Article:
## Begin
Yu Darvish has been brilliant since arriving to the states, yet, out of the 56 starts he has now accumulated over the last two years, only one registers on the same abysmal plane as Wednesday’s. By virtue of surrendering 6 walks, getting only 4 punch outs, and serving up 2 home runs in 5 innings on the bump, yesterday Yu posted a single-game xFIP of 7.23; the lone start even relatively comparable during these last two seasons came on June 7th, 2012, where he allowed — check this — 6 walks, produced 4 strikeouts, and gave up a homer. His single-game xFIP that day, which objectively is considered the worst start of his career, was 8.56. That, too, came against the A’s.

The loss moves the Rangers back into a first-place tie with Oakland, which is a trend we should see continuing over these last 24 games, schedules be damned. On paper the two clubs are about as evenly matched as it gets: In 2013 Texas has scored 628 runs, Oakland 626; the Rangers have allowed 547 runs, the A’s 544. The good guys lead the head-to-head series 9-to-7.

Call me a contrarian if you wish, but I’m not quite ready to jump on the this team sucks bandwagon just yet. Because if Twitter is any indication, you would think the club was 10 games out of 1st right now. Sure, the Rangers just lost two out of three against its primary competition, in what was the most critical series of the year. In addition, their two best starters got absolutely rocked.

And that blows. I get it.

However, in the ten hours or so since yesterday’s loss, I remember the simplicity in what I was hoping for heading into this week’s series: Just don’t let us get swept. One out of three, on the road, in Oakland, is not the worst thing in the world.

Maybe we didn’t expect Martin Perez to deliver the best start of the week, or maybe we anticipated more out of Holland and Darvish (duh), but let’s not pretend being tied for the division lead with three-and-a-half weeks remaining is the worst-case scenario. In fact, I would be willing to bet that, if I’d have told you the Rangers would be in the position they are in right now before the season started, the heavy majority would have taken it.
## End
Given records:
## Begin
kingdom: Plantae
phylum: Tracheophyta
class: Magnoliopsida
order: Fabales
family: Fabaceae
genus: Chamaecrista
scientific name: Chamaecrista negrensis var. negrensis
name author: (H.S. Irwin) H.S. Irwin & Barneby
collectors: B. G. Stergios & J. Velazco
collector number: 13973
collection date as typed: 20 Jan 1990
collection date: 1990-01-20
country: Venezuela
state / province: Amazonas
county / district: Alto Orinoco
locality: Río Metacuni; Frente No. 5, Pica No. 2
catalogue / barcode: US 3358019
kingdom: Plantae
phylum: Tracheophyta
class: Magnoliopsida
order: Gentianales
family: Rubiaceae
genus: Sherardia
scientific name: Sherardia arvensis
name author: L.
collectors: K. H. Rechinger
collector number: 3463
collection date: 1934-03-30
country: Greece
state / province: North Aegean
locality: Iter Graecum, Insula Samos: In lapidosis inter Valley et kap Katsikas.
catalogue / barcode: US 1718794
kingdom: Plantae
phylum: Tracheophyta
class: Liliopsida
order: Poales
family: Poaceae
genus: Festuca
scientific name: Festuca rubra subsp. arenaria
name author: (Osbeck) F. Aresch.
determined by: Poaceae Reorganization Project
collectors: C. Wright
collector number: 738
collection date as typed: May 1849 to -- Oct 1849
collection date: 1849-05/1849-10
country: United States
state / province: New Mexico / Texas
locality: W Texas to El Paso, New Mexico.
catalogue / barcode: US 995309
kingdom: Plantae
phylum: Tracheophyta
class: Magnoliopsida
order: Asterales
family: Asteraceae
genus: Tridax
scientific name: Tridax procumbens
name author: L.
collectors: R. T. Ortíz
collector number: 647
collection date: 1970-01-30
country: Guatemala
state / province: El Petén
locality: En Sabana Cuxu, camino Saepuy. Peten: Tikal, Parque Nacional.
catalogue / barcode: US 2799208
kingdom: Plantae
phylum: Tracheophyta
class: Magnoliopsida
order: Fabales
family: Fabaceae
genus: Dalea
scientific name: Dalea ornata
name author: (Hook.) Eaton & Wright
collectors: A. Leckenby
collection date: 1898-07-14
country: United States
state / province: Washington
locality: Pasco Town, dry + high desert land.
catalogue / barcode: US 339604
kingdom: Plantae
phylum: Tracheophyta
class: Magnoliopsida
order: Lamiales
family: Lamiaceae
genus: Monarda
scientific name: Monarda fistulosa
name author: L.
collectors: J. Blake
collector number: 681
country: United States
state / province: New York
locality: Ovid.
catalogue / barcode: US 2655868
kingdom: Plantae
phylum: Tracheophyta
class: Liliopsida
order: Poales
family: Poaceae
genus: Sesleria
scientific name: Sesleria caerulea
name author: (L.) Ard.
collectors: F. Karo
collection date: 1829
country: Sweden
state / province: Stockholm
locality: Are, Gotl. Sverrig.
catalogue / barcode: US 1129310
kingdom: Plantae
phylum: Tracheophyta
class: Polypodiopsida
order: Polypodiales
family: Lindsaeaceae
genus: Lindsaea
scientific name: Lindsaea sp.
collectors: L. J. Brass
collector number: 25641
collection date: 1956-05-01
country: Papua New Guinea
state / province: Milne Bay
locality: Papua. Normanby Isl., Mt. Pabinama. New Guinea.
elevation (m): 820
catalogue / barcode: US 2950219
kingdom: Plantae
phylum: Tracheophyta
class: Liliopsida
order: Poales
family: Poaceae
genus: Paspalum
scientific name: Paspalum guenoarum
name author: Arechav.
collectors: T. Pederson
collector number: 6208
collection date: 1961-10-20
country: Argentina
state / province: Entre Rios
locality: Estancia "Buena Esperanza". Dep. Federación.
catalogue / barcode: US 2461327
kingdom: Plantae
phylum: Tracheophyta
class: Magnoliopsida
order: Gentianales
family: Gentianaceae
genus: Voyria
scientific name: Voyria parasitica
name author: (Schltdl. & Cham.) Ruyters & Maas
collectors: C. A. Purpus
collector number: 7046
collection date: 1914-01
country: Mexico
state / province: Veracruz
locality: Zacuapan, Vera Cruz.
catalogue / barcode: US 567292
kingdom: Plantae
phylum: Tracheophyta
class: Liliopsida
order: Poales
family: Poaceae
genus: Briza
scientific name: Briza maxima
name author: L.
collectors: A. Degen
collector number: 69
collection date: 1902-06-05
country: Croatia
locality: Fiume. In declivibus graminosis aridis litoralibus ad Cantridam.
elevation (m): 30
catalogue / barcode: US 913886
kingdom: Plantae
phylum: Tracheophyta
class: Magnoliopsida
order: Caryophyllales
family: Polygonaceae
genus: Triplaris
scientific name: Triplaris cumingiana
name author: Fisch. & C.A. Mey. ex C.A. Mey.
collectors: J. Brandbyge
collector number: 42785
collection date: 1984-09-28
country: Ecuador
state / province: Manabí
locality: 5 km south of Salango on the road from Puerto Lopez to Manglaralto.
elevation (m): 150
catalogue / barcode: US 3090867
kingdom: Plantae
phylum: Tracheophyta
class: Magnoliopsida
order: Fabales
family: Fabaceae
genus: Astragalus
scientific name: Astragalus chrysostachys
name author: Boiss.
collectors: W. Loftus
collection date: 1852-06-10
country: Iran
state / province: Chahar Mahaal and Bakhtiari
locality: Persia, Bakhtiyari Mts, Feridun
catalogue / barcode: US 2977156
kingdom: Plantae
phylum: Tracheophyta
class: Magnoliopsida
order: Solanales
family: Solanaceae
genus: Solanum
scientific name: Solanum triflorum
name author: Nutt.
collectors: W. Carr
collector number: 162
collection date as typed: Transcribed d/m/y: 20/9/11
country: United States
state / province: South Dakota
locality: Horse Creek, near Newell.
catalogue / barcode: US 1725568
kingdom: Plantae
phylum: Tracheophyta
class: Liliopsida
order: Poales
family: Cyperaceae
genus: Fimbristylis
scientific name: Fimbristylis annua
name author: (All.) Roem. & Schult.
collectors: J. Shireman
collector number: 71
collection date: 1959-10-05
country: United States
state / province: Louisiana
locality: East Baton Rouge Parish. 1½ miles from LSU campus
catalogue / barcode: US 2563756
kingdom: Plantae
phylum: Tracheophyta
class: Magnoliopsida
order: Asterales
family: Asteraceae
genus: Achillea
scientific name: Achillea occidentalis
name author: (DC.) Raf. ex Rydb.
## End
Task 1:
Render this sentence from the Rangers commentary into Spanish: "One out of three, on the road, in Oakland, is not the worst thing in the world."
Task 2:
Reproduce a passage of the Rangers commentary verbatim. Start at the words "And that blows." and end after "have taken it.".
Task 3:
Write the next part of the Rangers commentary, picking up after its last sentence.

Task result 1:
Uno de tres, como visitantes, en Oakland, no es lo peor del mundo.

Task result 2:
And that blows. I get it.

However, in the ten hours or so since yesterday’s loss, I remember the simplicity in what I was hoping for heading into this week’s series: Just don’t let us get swept. One out of three, on the road, in Oakland, is not the worst thing in the world.

Maybe we didn’t expect Martin Perez to deliver the best start of the week, or maybe we anticipated more out of Holland and Darvish (duh), but let’s not pretend being tied for the division lead with three-and-a-half weeks remaining is the worst-case scenario. In fact, I would be willing to bet that, if I’d have told you the Rangers would be in the position they are in right now before the season started, the heavy majority would have taken it.

Task result 3:
Whoever didn’t would be irrational and clueless.

The problem is, even with how optimistic I am in trying to convince everyone the sky isn’t falling, the flip-side to the Eric Reining coin is perfectly content with second place. I’m smug in watching the fan base eat each other alive over some stupid ass baseball games. Actually, to take it a step further, I would even say I think most Ranger fans deserve for their team to lose. Some would probably consider me sadistic, and that’s OK, because whether my favorite teams wins or not, I’m still going to love them the same amount when I wake up in the morning.

I’ve loved baseball since I was a little boy, since my dad and I played catch in the backyard of my childhood home. My mom would sit there, rock back and forth in her chair, drink her wine, and probably think to herself how wonderful it was to see her 4 year-old son throwing a baseball to his daddy. Oh, what magical times those must have been.

My love for the Rangers followed shortly thereafter; they were the first team I played on in Little League. It was a blessing and a curse from that day forward.

I’ve spent too much fucking time putting my hopes and dreams into a bad baseball team not to appreciate just how great it feels to be 21 games over .500 on September 5th. The thing I used to like most about the Rangers was how it felt like they were mine. Like no one else in California paid any attention to them. They were bad enough, after all, that why would anyone give a damn?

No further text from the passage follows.